How Our Chess Tournament Predictions Work

The Details

Since the 2022 Grand Prix, I have been publishing predictions for chess tournaments with super grandmasters. I am interested in understanding who is likely to win, and what the probability is for each player. We can also answer other interesting questions, such as, “How likely is the Candidates Tournament to go to tiebreaks?” (22%!) So what goes into making these predictions? A few simple steps.

Predicting the outcome of individual games
Programming the tournament format
Simulating the tournament 10,000+ times

Predicting Individual Games

Every chess tournament is fundamentally the same - we take the results of many individual chess games and we calculate the total points scored for each player to determine the winner. So, the first step in predicting tournament outcomes is creating a good mechanism to predict individual games.

I built a machine learning model to predict the results of chess games given the Elo for the white player and the Elo for the black player. This works really well because the model captures important relationships like white having an advantage over black and that draws are more likely as Elo increases. Both of these relationships are critical to model correctly when predicting tournament outcomes. I wrote an article called Elo Ratings v. Machine Learning earlier in the year, in case you’d like some more details. Below is an example of output from the model showing draw probability as Elo increases. You can see at the super GM level, the draw rate is about 55%.

Programming The Tournament Format

Once we can predict individual games, the next step is to write code to collect information about the players (i.e., names and Elos), the tournament schedule, and the tiebreak procedures. This is a relatively straightforward task, though each tournament usually has a slightly unique format that requires coding. For example, the Grand Prix used a pool-play system and then moved to a knockout, whereas the Candidates Tournament is a double round robin. Each tournament also has different tiebreak procedures that must be considered in the code.

The code for the simulations is available on my GitHub, free for you to use and explore yourself! For example, here is the code to simulate the Candidates Tournament in Python.

Running A Lot Of Simulations

More code! In Python. On my GitHub for you to see.

Once we can simulate the results of a tournament we want to run that simulation over and over to get a sense for the probability of each outcome. I usually run 50,000 (or more) simulations, which is generally enough to have an accuracy within 0.1% (assuming the model for individual games is accurate). That model is not perfect, but it serves as a good approximation.

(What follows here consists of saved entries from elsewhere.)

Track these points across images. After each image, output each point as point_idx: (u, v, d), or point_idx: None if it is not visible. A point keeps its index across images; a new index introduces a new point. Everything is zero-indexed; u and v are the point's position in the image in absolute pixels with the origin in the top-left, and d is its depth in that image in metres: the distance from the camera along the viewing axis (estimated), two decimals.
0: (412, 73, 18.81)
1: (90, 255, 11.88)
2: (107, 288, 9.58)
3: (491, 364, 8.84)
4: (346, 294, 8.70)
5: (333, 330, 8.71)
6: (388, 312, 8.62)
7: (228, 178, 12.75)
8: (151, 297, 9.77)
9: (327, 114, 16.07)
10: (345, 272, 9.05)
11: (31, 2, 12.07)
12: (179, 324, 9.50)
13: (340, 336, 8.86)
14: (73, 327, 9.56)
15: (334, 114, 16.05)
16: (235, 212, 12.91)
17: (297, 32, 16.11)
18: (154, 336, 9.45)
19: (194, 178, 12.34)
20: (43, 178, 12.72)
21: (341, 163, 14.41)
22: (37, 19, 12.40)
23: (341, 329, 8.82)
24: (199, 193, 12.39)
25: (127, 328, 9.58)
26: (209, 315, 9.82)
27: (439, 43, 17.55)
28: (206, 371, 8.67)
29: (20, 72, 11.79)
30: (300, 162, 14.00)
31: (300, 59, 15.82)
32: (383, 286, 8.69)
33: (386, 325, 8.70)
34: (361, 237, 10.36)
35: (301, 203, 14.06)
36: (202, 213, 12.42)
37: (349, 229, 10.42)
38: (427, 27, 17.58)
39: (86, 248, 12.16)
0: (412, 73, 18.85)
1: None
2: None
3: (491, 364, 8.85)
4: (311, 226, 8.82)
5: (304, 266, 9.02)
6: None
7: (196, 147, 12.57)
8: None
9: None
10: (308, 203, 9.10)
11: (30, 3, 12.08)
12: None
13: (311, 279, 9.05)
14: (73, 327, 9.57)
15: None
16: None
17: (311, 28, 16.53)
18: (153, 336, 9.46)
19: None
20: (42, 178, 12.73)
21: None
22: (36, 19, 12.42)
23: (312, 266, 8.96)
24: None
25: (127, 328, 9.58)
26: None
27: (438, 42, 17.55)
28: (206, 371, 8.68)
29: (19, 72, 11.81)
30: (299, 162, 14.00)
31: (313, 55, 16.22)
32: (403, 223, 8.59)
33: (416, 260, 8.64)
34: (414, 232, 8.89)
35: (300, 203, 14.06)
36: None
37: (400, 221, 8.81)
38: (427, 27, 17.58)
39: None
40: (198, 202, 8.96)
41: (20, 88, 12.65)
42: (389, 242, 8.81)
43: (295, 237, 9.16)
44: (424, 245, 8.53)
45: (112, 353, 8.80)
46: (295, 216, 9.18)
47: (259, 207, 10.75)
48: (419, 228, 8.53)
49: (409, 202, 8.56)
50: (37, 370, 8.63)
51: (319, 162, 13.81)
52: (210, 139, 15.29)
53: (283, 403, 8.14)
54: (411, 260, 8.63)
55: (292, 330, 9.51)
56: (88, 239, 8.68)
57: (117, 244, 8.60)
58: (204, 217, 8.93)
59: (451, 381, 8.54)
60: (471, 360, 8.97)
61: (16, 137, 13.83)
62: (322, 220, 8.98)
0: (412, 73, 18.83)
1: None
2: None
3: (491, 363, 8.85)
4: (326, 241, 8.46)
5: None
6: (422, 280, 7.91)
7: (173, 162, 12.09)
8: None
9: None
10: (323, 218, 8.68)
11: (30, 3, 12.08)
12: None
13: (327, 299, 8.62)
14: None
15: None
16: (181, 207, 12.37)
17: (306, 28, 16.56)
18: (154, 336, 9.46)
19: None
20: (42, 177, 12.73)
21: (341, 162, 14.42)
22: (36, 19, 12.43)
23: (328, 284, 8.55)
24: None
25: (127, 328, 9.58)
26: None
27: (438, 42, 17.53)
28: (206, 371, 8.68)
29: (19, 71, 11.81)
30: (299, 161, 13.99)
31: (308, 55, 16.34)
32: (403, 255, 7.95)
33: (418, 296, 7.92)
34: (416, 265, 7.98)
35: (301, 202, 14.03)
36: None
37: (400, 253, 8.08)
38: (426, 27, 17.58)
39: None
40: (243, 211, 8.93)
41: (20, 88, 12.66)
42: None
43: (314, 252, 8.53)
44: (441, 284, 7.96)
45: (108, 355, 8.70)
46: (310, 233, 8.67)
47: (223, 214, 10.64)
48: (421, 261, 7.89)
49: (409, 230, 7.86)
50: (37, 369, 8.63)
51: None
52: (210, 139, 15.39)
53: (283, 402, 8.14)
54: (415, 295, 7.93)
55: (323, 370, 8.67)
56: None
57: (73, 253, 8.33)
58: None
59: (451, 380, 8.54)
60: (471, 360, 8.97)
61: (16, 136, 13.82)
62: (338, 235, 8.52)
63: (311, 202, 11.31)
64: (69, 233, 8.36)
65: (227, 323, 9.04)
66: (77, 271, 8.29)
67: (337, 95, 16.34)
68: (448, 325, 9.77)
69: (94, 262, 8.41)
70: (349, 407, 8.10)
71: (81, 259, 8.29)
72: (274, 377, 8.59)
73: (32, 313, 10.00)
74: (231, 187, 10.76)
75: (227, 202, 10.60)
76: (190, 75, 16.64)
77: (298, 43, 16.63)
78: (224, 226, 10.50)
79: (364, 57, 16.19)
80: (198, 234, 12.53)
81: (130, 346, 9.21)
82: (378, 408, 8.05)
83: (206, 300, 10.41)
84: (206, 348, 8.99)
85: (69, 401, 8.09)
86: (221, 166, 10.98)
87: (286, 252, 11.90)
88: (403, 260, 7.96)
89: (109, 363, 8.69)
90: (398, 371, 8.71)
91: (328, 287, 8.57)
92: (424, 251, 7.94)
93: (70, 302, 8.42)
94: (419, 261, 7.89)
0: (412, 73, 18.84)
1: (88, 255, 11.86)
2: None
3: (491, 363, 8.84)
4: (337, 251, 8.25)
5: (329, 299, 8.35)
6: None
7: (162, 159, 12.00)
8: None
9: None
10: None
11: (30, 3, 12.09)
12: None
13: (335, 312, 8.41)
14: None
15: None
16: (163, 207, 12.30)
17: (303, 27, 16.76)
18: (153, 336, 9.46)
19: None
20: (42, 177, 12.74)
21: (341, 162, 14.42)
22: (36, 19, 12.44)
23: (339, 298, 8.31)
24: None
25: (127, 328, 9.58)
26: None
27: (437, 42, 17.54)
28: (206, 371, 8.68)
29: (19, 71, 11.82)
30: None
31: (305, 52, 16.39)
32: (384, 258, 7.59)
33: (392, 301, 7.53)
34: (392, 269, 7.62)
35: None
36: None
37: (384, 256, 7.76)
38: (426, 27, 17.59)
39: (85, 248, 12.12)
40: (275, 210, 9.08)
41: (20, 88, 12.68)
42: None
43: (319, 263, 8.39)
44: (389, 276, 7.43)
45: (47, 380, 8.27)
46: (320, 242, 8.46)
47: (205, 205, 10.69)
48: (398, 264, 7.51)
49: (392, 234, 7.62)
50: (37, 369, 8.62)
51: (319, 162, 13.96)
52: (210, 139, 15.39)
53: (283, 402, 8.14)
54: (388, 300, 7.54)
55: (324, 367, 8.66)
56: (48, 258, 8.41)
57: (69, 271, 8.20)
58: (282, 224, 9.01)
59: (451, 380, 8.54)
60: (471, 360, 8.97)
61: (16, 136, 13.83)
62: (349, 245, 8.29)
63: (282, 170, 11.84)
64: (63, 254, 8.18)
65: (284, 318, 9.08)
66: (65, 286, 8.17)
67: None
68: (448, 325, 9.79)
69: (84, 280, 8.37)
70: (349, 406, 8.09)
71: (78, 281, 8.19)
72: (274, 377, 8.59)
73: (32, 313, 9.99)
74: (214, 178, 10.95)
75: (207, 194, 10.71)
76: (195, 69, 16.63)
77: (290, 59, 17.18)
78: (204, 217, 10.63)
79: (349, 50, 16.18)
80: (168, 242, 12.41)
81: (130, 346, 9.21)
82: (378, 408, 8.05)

For example, in round four of the 2022 Candidates Tournament when Ding Liren (white, 2799) faces off against Caruana (black, 2787), there is a 25.4% chance Ding Liren wins, a 57.1% chance of a draw, and a 17.5% chance Caruana wins, according to the model.

Back to the simulations! Once we have our 50,000 simulated tournaments, we can inspect the results for interesting things. Some topics I’ve been curious about for the 2022 Candidates Tournament:

Most obviously, what is the probability of each player winning after each round?
What is the average winning score?
How often does the winner of the tournament lose any of their games with black?
What are the chances the event goes to tiebreaks?

All Models Are Wrong, Some Are Useful

No model attempting to predict the outcome of a future event is perfect. Anyone claiming otherwise is going to be selling you snake oil very soon! But, some models do a good job of capturing an approximation of the real world. As humans, we understand that Ding is more likely to win with white against Caruana than the other way around, and the model can help us approximate that difference.

As of round three, my predictions say that both Nepo and Caruana have a 25% chance to win the event. So if Firouzja wins, does that mean my model was wrong? No, as it stands today, I believe it’s approximately true that they each have a 25% chance of winning, but that doesn’t mean it will turn out that way - in fact, it also means there is a 75% chance that Caruana will not win the tournament!

So, I claim the model and my simulations are useful, but there are many ways I could improve them. If you have more suggestions to improve the simulations or model, please let me know on Twitter or Reddit.

Future improvements

How drawish each player is individually (ehem, Drawdjabov!)
Previous head-to-head results
How good each player is with white and black
Considering the tournament situation in individual game predictions (e.g., sometimes a player may need a win so they give up drawing chances for a small increase in winning chances)

Hopefully this helps you understand the simulations I publish, and please feel free to ask questions if you have them.